The Dow Jones industrial average dropped 58.00 points, or 0.55 percent, to 10,427.18, and the Standard & Poor's 500 Index dropped 6.01 points, or 0.53 percent, to 1,121.22.
The technology-laced Nasdaq Composite Index fell 15.34 points, or 0.73 percent, to 2,096.44. Trading was active, with about 1.5 billion shares traded on the New York Stock Exchange and 2.4 billion shares traded on Nasdaq.
The three major market gauges have been on a strong upswing for at least a month. Last week, the S&P 500 and the Dow Jones industrial average reached levels unseen since the spring of 2001, and the Nasdaq Composite hit a 2-1/2 year high.
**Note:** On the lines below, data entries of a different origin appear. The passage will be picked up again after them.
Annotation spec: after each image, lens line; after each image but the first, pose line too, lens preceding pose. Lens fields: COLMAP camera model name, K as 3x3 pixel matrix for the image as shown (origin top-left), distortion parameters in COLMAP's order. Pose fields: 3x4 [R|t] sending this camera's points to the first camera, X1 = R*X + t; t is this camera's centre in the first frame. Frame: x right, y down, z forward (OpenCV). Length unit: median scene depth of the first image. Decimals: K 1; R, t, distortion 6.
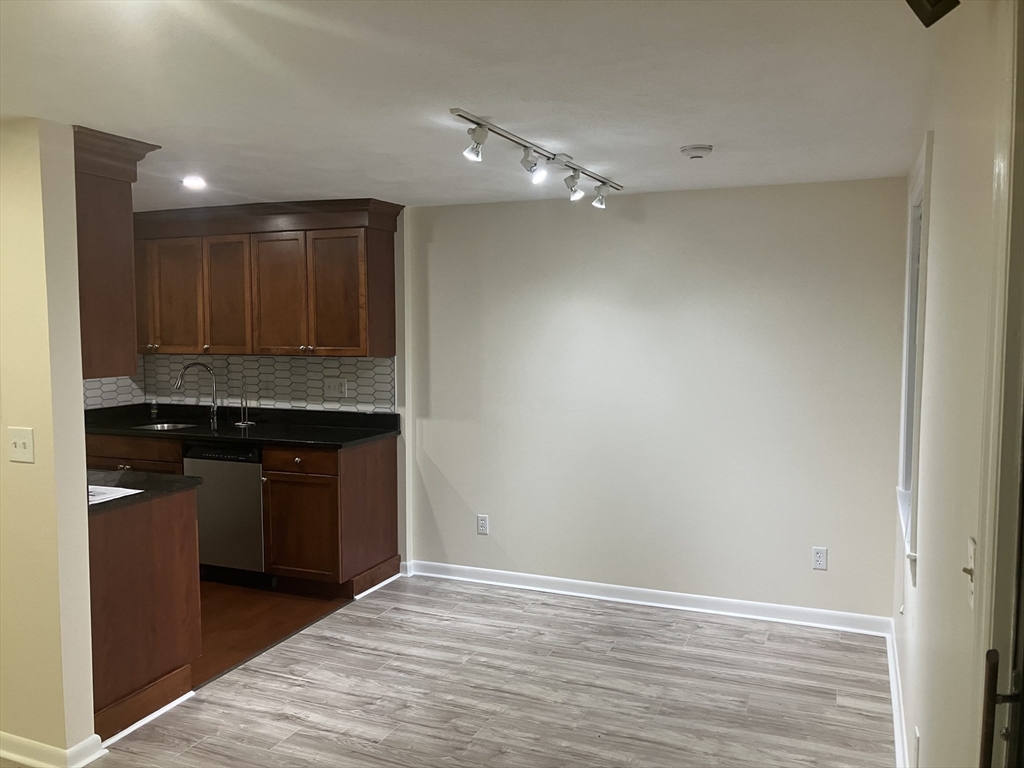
lens RADIAL K [[844.8, 0, 512.0], [0, 844.8, 384.0], [0, 0, 1]] dist [0.018145, -0.006031]
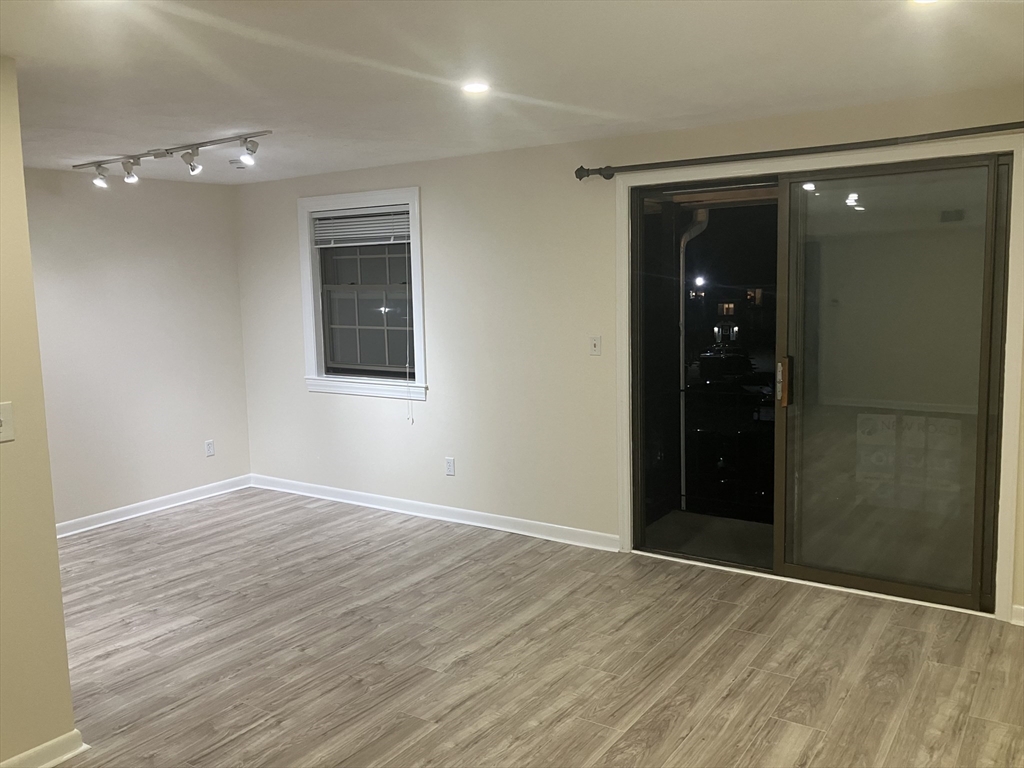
lens RADIAL K [[836.6, 0, 494.5], [0, 836.6, 368.6], [0, 0, 1]] dist [0.015613, -0.000039]
pose [[0.216926, -0.110489, 0.969915, -0.798872], [0.097640, 0.991047, 0.091058, -0.008584], [-0.971293, 0.074950, 0.225772, 0.181085]]
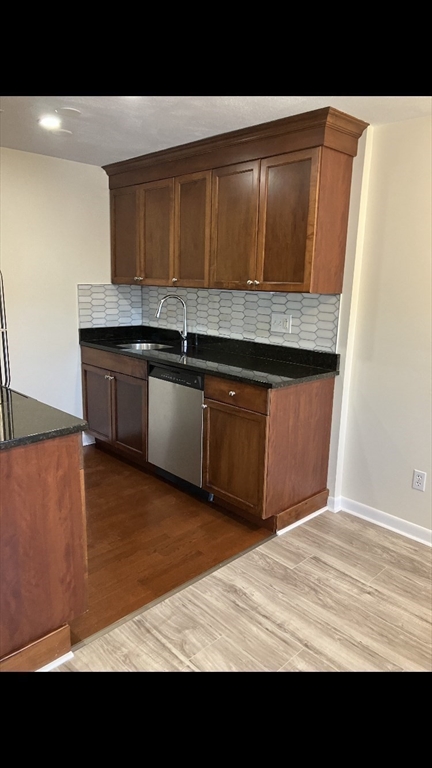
lens RADIAL K [[475.9, 0, 224.8], [0, 475.9, 383.0], [0, 0, 1]] dist [0.015863, -0.000080]
pose [[0.921540, 0.110077, -0.372353, -0.049703], [-0.059881, 0.987791, 0.143818, -0.003371], [0.383638, -0.110237, 0.916880, 0.462068]]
At a seminar in Berlin organised by Germany's central bank on Tuesday, Greenspan said the burgeoning US current account deficit was manageable and job growth would happen in only "a matter of time." He noted that inflation was quiescent despite a decline in the dollar.
"It seems like expectations were for Greenspan to say the economy is going to be spectacular," said Adam Tracy, director of listed trading at Thomas Weasel. "While his comments were positive, I don't think they lived up to expectations."
Software company Oracle Corp and Siebel Systems fell after German competitor SAP reported a 3 percent drop in quarterly software revenues on Tuesday.
Oracle said after the close on Monday that it named Jeff Henley as chairman, leaving Larry Ellison with the sole title of chief executive. Oracle shares fell 30 cents, or 2 percent, to $14.36, and it was among the Nasdaq's most active stocks.
Accenture Ltd, a technology consulting firm, said its quarterly profit rose, but predicted its current quarter profit could fall below analysts' estimates. Its shares fell $3.25, or 12.5 percent, to $22.66.
Siebel fell 53 cents, or 3 percent, to $15.19, and SAP's American depository receipts lost $2.27, or 5 percent, to $42.18.
In the latest merger news, Abbott Laboratories Inc said on Tuesday it will acquire diabetes test maker TheraSense Inc for $1.2 billion to capitalise on a growing market for diabetes products and boost its own lacklustre monitoring business. TheraSense soared $6.34, or 31 percent, to $26.64, and Abbott rose 24 cents to $44.43.